Each entry should be printed exactly, with its images omitted.

Records from a dataset:

----------

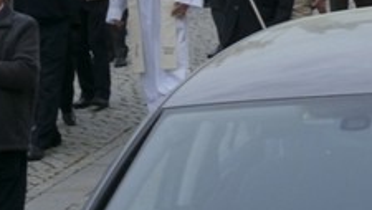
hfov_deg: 13.3
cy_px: -72
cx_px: 230
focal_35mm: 162
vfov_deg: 7.4
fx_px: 1599
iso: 100
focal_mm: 11.86
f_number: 4.3
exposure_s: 1/400
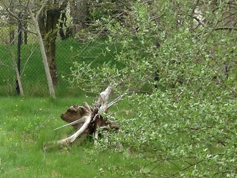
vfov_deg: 10.4
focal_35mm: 141
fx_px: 966
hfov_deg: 12.6
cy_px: 213
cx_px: -207
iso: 50
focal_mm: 4.13
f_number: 2.4
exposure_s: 1/337
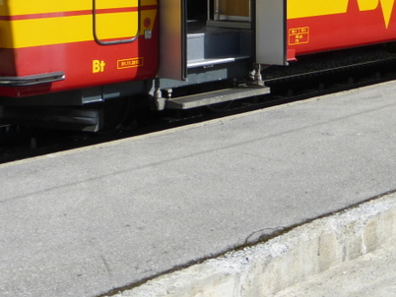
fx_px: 996
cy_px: -49
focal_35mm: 87
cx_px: 229
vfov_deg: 16.4
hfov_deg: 22.5
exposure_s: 1/1000
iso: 100
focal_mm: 6.1
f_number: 3.7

----------

• Task response:
hfov_deg: 13.3
cy_px: -72
cx_px: 230
focal_35mm: 162
vfov_deg: 7.4
fx_px: 1599
iso: 100
focal_mm: 11.86
f_number: 4.3
exposure_s: 1/400
vfov_deg: 10.4
focal_35mm: 141
fx_px: 966
hfov_deg: 12.6
cy_px: 213
cx_px: -207
iso: 50
focal_mm: 4.13
f_number: 2.4
exposure_s: 1/337
fx_px: 996
cy_px: -49
focal_35mm: 87
cx_px: 229
vfov_deg: 16.4
hfov_deg: 22.5
exposure_s: 1/1000
iso: 100
focal_mm: 6.1
f_number: 3.7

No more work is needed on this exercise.